In common base configuration,we know that alpha is almost 1 which means that the base current is almost zero.But what is the physics behind this base current almost equal to 0?And similarly in common emitter the base current is more than that in common base configuration,but why?I mean i want to know the underlying physics behind these concepts.
The physics behind the operation of a bipolar transistor is pretty complicated, so I won't even attempt to give you a detailed explanation, but here is a possible, simplified, way to think about it.
In either configuration, common emitter or common base, the base current is a small fraction of the emitter or collector current.
The base-emitter junction is forward biased, so the current can flow between the emitter and the base.

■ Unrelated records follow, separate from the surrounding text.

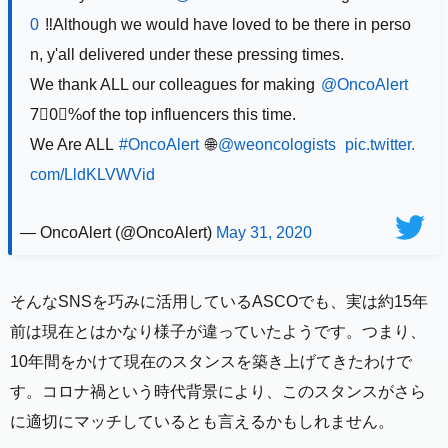
0
‼️Although we would have loved to be there in perso
n, y'all delivered under these pressing times.
We thank ALL our colleagues for making
@OncoAlert
7⃣0⃣%of the top influencers this time.
We Are ALL
#OncoAlert
🌐
@weoncologists
pic.twitter.
com/LldKLVWVid
— OncoAlert (@OncoAlert)
May 31, 2020
そんなSNSを巧みに活用しているASCOでも、実は約15年
前は現在とはかなり様子が違っていたようです。つまり、
10年間をかけて現在のスタンスを築き上げてきたわけで
す。コロナ禍という時代背景により、このスタンスがさら
に適切にマッチしているとも言えるかもしれません。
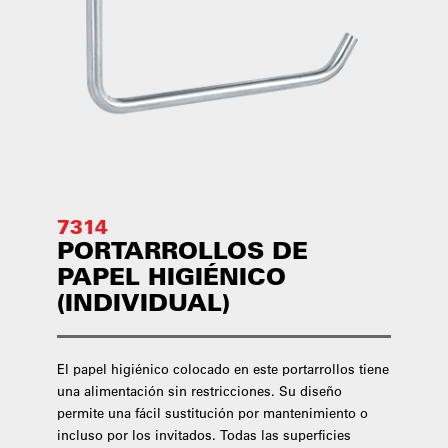
7314
PORTARROLLOS DE
PAPEL HIGIÉNICO
(INDIVIDUAL)
El papel higiénico colocado en este portarrollos tiene
una alimentación sin restricciones. Su diseño
permite una fácil sustitución por mantenimiento o
incluso por los invitados. Todas las superficies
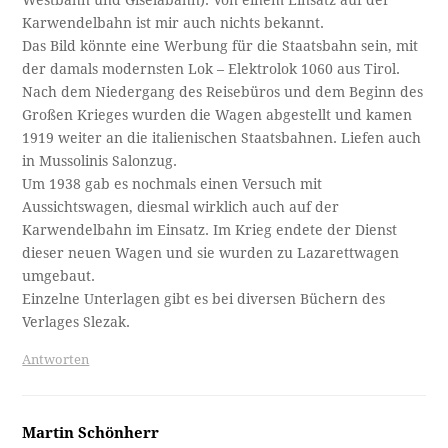
Karwendelbahn ist mir auch nichts bekannt.
Das Bild könnte eine Werbung für die Staatsbahn sein, mit
der damals modernsten Lok – Elektrolok 1060 aus Tirol.
Nach dem Niedergang des Reisebüros und dem Beginn des
Großen Krieges wurden die Wagen abgestellt und kamen
1919 weiter an die italienischen Staatsbahnen. Liefen auch
in Mussolinis Salonzug.
Um 1938 gab es nochmals einen Versuch mit
Aussichtswagen, diesmal wirklich auch auf der
Karwendelbahn im Einsatz. Im Krieg endete der Dienst
dieser neuen Wagen und sie wurden zu Lazarettwagen
umgebaut.
Einzelne Unterlagen gibt es bei diversen Büchern des
Verlages Slezak.
Antworten
Martin Schönherr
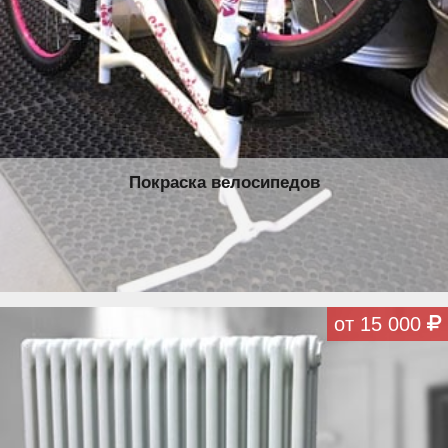
Покраска велосипедов
от 15 000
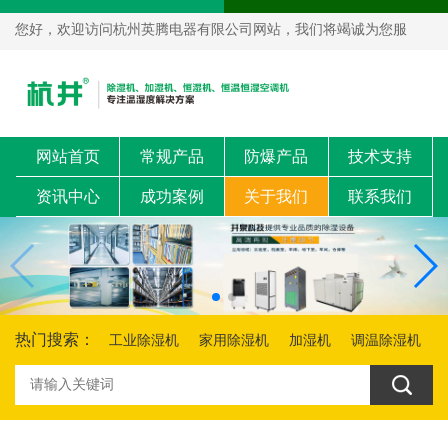
您好，欢迎访问杭州英腾电器有限公司网站，我们将竭诚为您服
务！
网站首页
常规产品
防爆产品
技术支持
资讯中心
成功案例
关于我们
联系我们
热门搜索：
工业除湿机
家用除湿机
加湿机
调温除湿机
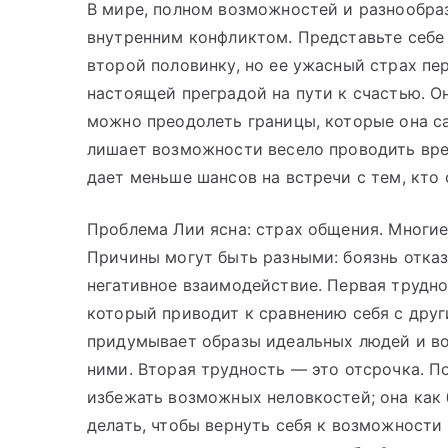
В мире, полном возможностей и разнообра
внутренним конфликтом. Представьте себе
второй половинку, но ее ужасный страх п
настоящей преградой на пути к счастью. Он
можно преодолеть границы, которые она са
лишает возможности весело проводить врем
дает меньше шансов на встречи с тем, кто с
Проблема Лии ясна: страх общения. Многие
Причины могут быть разными: боязнь отказ
негативное взаимодействие. Первая трудно
который приводит к сравнению себя с друг
придумывает образы идеальных людей и во
ними. Вторая трудность — это отсрочка. П
избежать возможных неловкостей; она как 
делать, чтобы вернуть себя к возможности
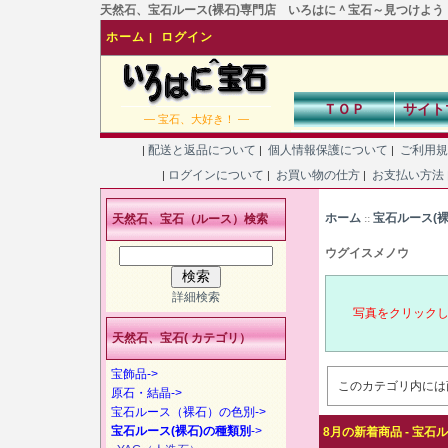
天然石、宝石ルース(裸石)専門店 いろはに＾宝石～見つけよう！あなた
ホーム
ログイン
|
ＴＯＰ
サイト
― 宝石、大好き！ ―
配送と返品について
個人情報保護について
ご利用
|
|
|
ログインについて
お買い物の仕方
お支払い方法
|
|
|
ホーム
宝石ルース(
天然石、宝石（ルース）検索
::
ウグイスメノウ
詳細検索
写真をクリック
天然石、宝石( カテゴリ）
宝飾品->
このカテゴリ内には
原石・結晶->
宝石ルース（裸石）の色別->
宝石ルース(裸石)の種類別
->
8月の新着商品 - 宝石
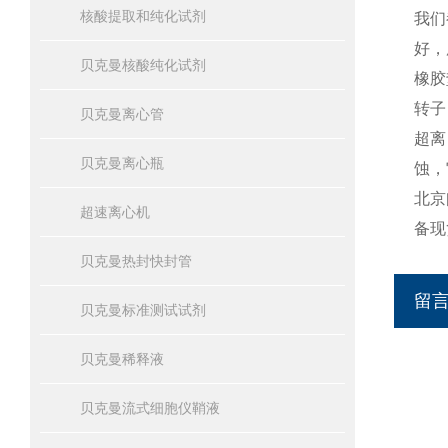
核酸提取和纯化试剂
我们
好，
贝克曼核酸纯化试剂
橡胶
转子
贝克曼离心管
超离
贝克曼离心瓶
蚀，
北京
超速离心机
备现
贝克曼热封快封管
留
贝克曼标准测试试剂
贝克曼稀释液
贝克曼流式细胞仪鞘液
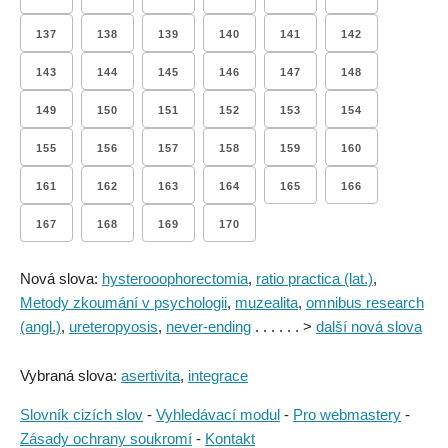
137
138
139
140
141
142
143
144
145
146
147
148
149
150
151
152
153
154
155
156
157
158
159
160
161
162
163
164
165
166
167
168
169
170
Nová slova:
hysterooophorectomia
,
ratio practica (lat.)
,
Metody zkoumání v psychologii
,
muzealita
,
omnibus research
(angl.)
,
ureteropyosis
,
never-ending
. . . . . . >
další nová slova
Vybraná slova:
asertivita
,
integrace
Slovník cizích slov
-
Vyhledávací modul
-
Pro webmastery
-
Zásady ochrany soukromí
-
Kontakt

The base-collector junction is reverse biased, so the current cannot flow between the collector and the base.
The reason the current flows between the emitter and the collector is because the collector intercepts charges passing from the emitter to the base.
Let's consider a simplified example of an npn transistor.

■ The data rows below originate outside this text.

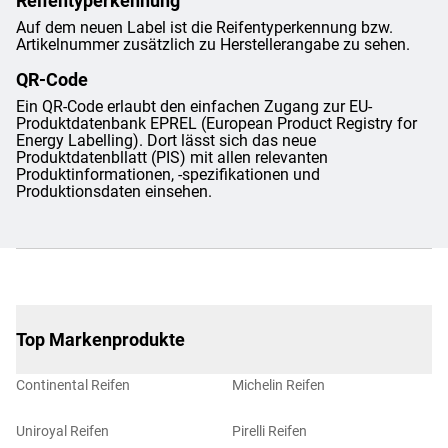
Reifentyperkennung
Auf dem neuen Label ist die Reifentyperkennung bzw.
Artikelnummer zusätzlich zu Herstellerangabe zu sehen.
QR-Code
Ein QR-Code erlaubt den einfachen Zugang zur EU-
Produktdatenbank EPREL (European Product Registry for
Energy Labelling). Dort lässt sich das neue
Produktdatenbllatt (PIS) mit allen relevanten
Produktinformationen, -spezifikationen und
Produktionsdaten einsehen.
Top Markenprodukte
Continental Reifen
Michelin Reifen
Uniroyal Reifen
Pirelli Reifen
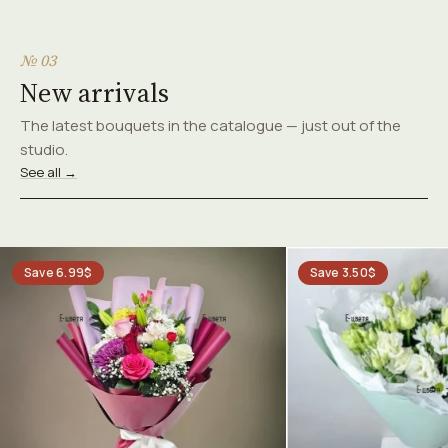
№ 03
New arrivals
The latest bouquets in the catalogue — just out of the
studio.
See all →
Save 6.99$
Save 3.50$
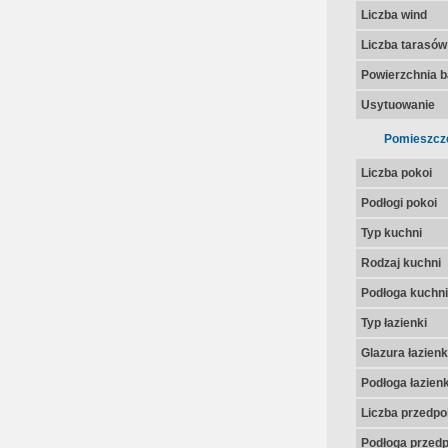
Liczba wind
Liczba tarasów
Powierzchnia 
Usytuowanie
Pomieszcz
Liczba pokoi
Podłogi pokoi
Typ kuchni
Rodzaj kuchni
Podłoga kuchni
Typ łazienki
Glazura łazienk
Podłoga łazienk
Liczba przedpo
Podłoga przedp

When a sufficient forward voltage is applied to the base-emitter junction, the conduction band electrons will flow from the emitter (n-type) to the base (p-type), but as they proceed toward the base terminal, they get into a strong electric field across the reverse biased base-collector junction and get pulled toward the collector.

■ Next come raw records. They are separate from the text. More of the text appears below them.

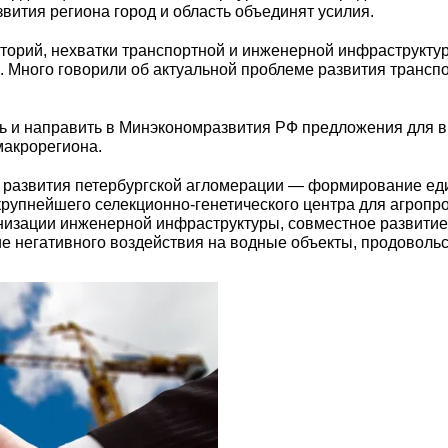
вития региона город и область объединят усилия.
торий, нехватки транспортной и инженерной инфраструкту
. Много говорили об актуальной проблеме развития трансп
 и направить в Минэкономразвития РФ предложения для вк
макрорегиона.
 развития петербургской агломерации — формирование еди
рупнейшего селекционно-генетического центра для агропр
низации инженерной инфраструктуры, совместное развитие 
е негативного воздействия на водные объекты, продовольс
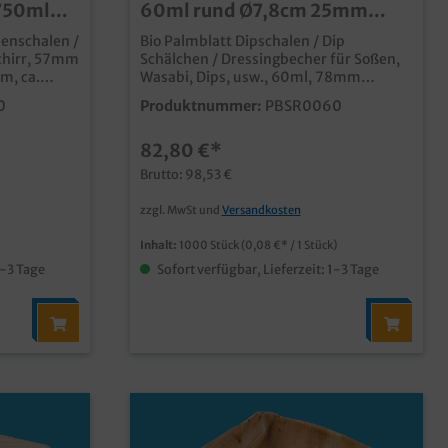
750ml
60ml rund Ø7,8cm 25mm
hoch 1000St
penschalen /
Bio Palmblatt Dipschalen / Dip
chirr, 57mm
Schälchen / Dressingbecher für Soßen,
m, ca.
Wasabi, Dips, usw., 60ml, 78mm
 im Karton
Durchmesser, 25mm hoch, 1000 Stück
0
Produktnummer:
PBSR0060
im Karton qualitative und
stylische Einwegschale extra klein für
82,80 €*
el aus
Soßen, Dips, Wasabi und Dressings aus
material
unbeschichtetem Palmblattmaterial
Brutto: 98,53 €
attmaserung
typische und dekorative Blattmaserung
fett-
biologisch abbaubar (DIN13432) fett-
zzgl. MwSt und
Versandkosten
ca. 30min
und feuchtigkeitsresistent individuelle
Prägung oder Form möglich
Inhalt:
1000 Stück
(0,08 €* / 1 Stück)
1-3 Tage
Sofort verfügbar, Lieferzeit: 1-3 Tage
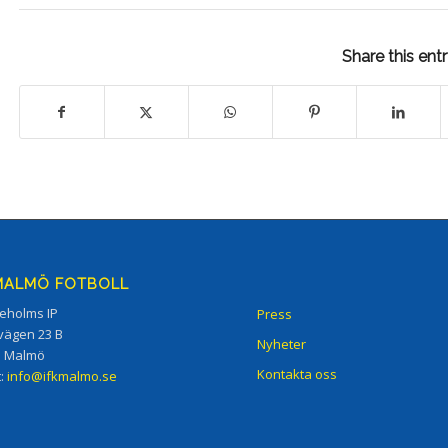
Share this ent
 MALMÖ FOTBOLL
eholms IP
Press
vägen 23 B
Nyheter
5 Malmö
Kontakta oss
t:
info@ifkmalmo.se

On their way, some electrons will recombine with the holes of the base and won't be able to get to the collector: they will make it all the way to the base terminal, contributing to the base current. In order to reduce the percentage of electrons recombining with the holes (or in order to increase $\beta$, the ratio between the collector and base currents), the base of the transistor is made very narrow, so that the electrons flowing toward the base terminal are getting very close to the base-collector junction and are likely to be swept away by the base-collector field before they recombine with holes.
In summary, high $\beta$ is achieved due to a special geometry of the base (as well as appropriate doping levels), designed to minimize the recombination rate in the base region and thus to maximize the percentage of electrons crossing the base-collector junction and contributing to the collector current.